A veces nos encontramos con personas con una cierta formación doctrinal religiosa o que forman parte de nuestro mundo y que pretenden no solo tener razón en cuestiones particularmente delicadas, sino que muestran enorme interés en que se la des. Tras exponer brevemente lo que consideramos ser la solución adecuada al problema, es mejor no entrar en discusiones que casi nunca convencen. Basta remitirles serenamente, sin perder la paz y la compostura a la lectura, por ejemplo, de los textos magisteriales que se ocupan de esas cuestiones, y que después actúen en consecuencia. Harán, de todos modos, según el propio parecer. Suele ayudar hacer ver que nos sería más cómodo no llevarles la contraria, darles sin más la razón, pero que es un deber gravísimo por nuestra parte, decirles la verdad, y que Dios nos pedirá cuentas de cómo hemos desempeñado nuestro ministerio. No queremos de ningún modo que un día nos echen duramente en cara que no tuvimos el coraje del buen pastor que dice la verdad aunque pueda resultar molesta en un momento.
f) Hemos de evitar también reavivar situación es o experiencias especialmente dolorosas.
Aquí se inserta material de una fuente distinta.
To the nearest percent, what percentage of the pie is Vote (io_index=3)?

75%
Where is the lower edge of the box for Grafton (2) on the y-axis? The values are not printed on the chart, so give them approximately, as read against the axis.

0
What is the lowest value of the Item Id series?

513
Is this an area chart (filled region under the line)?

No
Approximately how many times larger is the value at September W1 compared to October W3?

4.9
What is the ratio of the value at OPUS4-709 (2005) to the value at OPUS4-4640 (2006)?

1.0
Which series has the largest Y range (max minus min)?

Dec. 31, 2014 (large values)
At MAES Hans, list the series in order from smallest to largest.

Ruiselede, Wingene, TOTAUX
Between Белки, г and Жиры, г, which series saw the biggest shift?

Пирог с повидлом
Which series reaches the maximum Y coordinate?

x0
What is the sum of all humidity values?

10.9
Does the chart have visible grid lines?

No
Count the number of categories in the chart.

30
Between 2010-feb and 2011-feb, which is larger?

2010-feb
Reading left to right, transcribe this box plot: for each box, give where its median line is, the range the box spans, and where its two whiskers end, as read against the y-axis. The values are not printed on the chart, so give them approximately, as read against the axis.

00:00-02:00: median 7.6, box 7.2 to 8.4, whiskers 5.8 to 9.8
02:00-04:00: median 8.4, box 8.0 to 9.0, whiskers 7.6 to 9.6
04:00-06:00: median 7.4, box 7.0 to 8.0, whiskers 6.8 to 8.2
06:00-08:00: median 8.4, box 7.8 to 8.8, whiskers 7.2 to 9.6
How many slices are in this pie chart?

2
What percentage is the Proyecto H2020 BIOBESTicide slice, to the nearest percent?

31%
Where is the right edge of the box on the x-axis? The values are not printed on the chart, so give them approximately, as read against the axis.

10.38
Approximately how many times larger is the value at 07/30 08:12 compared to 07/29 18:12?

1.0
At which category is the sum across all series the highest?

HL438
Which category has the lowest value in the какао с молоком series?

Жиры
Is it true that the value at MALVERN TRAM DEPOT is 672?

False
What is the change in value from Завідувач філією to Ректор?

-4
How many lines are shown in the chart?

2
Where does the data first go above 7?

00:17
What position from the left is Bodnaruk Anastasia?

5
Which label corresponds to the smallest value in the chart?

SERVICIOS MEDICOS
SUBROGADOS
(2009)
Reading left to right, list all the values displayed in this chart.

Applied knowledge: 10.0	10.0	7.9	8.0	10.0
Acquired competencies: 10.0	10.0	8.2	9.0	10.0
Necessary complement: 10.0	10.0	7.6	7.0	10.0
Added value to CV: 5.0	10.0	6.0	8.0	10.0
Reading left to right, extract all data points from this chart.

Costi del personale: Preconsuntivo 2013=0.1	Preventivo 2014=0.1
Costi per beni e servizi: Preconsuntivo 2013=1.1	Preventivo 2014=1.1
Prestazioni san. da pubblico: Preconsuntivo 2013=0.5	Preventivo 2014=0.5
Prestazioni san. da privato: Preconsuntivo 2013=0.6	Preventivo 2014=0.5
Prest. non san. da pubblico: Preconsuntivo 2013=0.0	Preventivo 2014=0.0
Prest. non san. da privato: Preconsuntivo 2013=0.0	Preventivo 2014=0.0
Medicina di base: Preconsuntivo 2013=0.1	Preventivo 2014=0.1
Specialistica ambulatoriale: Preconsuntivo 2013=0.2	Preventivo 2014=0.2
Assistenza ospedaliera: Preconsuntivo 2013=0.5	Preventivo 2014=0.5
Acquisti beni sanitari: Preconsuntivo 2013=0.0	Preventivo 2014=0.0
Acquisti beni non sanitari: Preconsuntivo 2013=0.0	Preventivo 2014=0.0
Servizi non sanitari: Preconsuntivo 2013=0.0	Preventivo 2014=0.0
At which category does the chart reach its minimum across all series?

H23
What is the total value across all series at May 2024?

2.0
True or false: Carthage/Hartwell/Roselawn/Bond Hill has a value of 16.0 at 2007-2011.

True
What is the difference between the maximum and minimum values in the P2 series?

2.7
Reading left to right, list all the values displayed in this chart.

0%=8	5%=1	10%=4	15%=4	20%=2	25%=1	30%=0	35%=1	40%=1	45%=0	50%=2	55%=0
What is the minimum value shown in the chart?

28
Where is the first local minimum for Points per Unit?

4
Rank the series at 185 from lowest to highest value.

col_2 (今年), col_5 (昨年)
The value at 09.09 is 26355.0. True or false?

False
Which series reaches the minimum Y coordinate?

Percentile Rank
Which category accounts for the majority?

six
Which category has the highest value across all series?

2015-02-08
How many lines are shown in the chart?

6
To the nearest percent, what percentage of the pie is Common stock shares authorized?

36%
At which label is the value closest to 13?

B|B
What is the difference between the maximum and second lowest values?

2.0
La delicadeza y el buen sentido ha de llevarnos a evitar pesos añadidos a los que ya supone el reconocimiento de los propios pecados y errores. Al mismo tiempo, es conveniente excitar al penitente al dolor de sus pecados, al arrepentimiento.
g) Los penitentes están, por lo general, bien dispuestos para escuchar las razones sobrenaturales. Les resultan más convincentes que otras razones humanas cargadas de buen sentido, pero que sienten quizás como demasiado humanas. En esos momentos están particularmente abiertos a esas razones sobrenaturales, a la consideración del amor de Dios, de su paternidad y providencia amorosa. De manera particular cuando se trata de penitentes que están bajo la fuerte impresión producida por desgracias familiares. En muchas ocasiones, la “rebelión” contra la voluntad divina” cede cuando se invocan esas razones sobrenaturales: convicción del amor de Dos, confianza en la divina providencia, visión más amplia y completa que Dios tiene de nuestras vidas, la esperanza del cielo, los sufrimientos de la Madre de Dios…
h) “La penitencia que el confesor impone debe tener en cuenta la situación personal del penitente y buscar su bien espiritual. Debe corresponder todo lo posible a la gravedad y la naturaleza de los pecados cometidos” (CIC, 1460). De todos modos, en general poner penitencias que sean fáciles de cumplir, no complicadas o particularmente gravosas. La penitencia que falta puede ser cumplida por el sacerdote, como aconsejaba la moral.
i) Con las personas que se acercan a recibir el sacramento con cierta frecuencia se puede iniciar una sencilla labor de dirección espiritual que les ayude a progresar en la vida interior, recomendando de manera particular la participación en la Santa Misa, la lectura y meditación de la Palabra de Dios, la práctica de alguna obra de caridad.
j) El Papa nos recuerda a todos que llegar a ser buenos confesores no es algo que se improvisa. Hay una escuela, una buena escuela, cuya matrícula está al alcance de todos: “Se llega a serlo cuando, ante todo, nos hacemos nosotros penitentes en busca de perdón” (ibídem). Las virtudes y defectos que observamos cuando somos sujetos pasivos del sacramento nos enseñan aquellos modos y actitudes que debemos evitar o en los que debemos crecer y avanzar. Todos conocemos “maestros” en una u otra disciplina que nos han hecho amar una asignatura. Y hemos procurado imitarlos cuando hemos debido impartir esa misma asignatura.